** Opening Dataset content block **
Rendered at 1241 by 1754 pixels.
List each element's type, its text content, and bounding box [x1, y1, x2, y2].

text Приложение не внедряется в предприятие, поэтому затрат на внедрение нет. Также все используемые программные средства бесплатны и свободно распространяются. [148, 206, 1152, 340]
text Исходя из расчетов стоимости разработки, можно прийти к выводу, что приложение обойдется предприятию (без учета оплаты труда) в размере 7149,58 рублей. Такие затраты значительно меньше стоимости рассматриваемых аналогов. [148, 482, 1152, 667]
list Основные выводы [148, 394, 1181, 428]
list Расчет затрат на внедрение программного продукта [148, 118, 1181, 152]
** Closing Dataset content block **
> Exercise instructions
Every record above must be printed again exactly as it stands.

> Problem solution
Rendered at 1241 by 1754 pixels.
List each element's type, its text content, and bounding box [x1, y1, x2, y2].

text Приложение не внедряется в предприятие, поэтому затрат на внедрение нет. Также все используемые программные средства бесплатны и свободно распространяются. [148, 206, 1152, 340]
text Исходя из расчетов стоимости разработки, можно прийти к выводу, что приложение обойдется предприятию (без учета оплаты труда) в размере 7149,58 рублей. Такие затраты значительно меньше стоимости рассматриваемых аналогов. [148, 482, 1152, 667]
list Основные выводы [148, 394, 1181, 428]
list Расчет затрат на внедрение программного продукта [148, 118, 1181, 152]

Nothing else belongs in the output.